→ **Task description**:
Every line in the listing below from the one with "(915, 763) none -> [1178,272,1190,285] i" through the one with "[870,1025,922,1047] met) ->" is to be reproduced exactly, both ends included; leave out the rest.

→ **Data to use**:
######

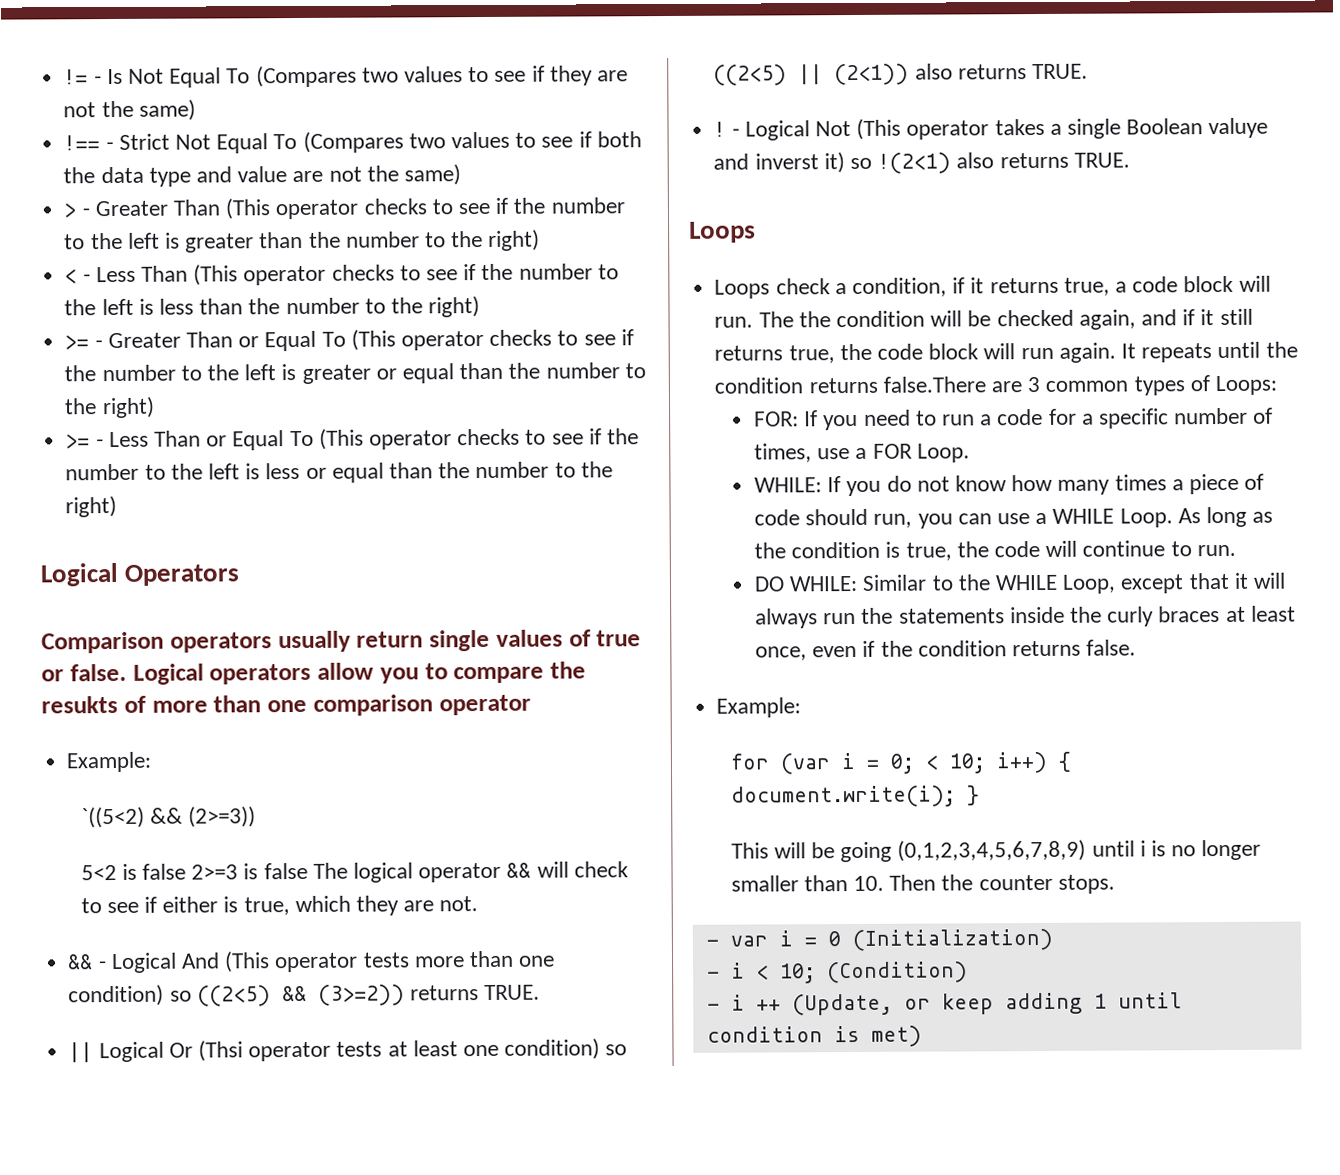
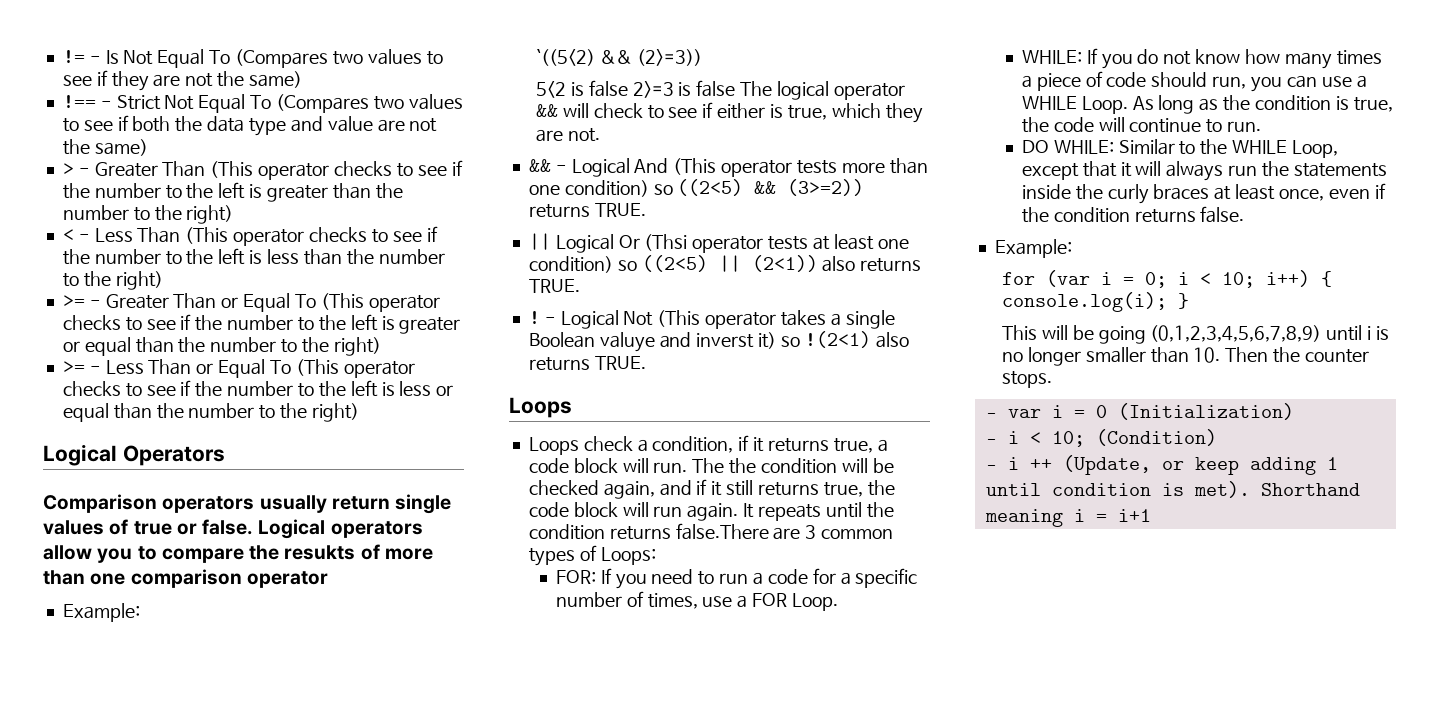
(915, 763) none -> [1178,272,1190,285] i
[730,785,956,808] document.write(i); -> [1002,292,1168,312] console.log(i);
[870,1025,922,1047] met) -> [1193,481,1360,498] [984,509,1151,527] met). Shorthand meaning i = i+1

######

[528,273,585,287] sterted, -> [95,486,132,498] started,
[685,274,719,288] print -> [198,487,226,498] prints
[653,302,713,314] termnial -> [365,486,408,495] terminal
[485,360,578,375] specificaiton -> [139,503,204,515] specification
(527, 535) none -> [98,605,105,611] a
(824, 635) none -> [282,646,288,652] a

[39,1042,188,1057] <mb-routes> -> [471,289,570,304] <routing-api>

######

→ **Response to the task**:
(915, 763) none -> [1178,272,1190,285] i
[730,785,956,808] document.write(i); -> [1002,292,1168,312] console.log(i);
[870,1025,922,1047] met) -> [1193,481,1360,498] [984,509,1151,527] met). Shorthand meaning i = i+1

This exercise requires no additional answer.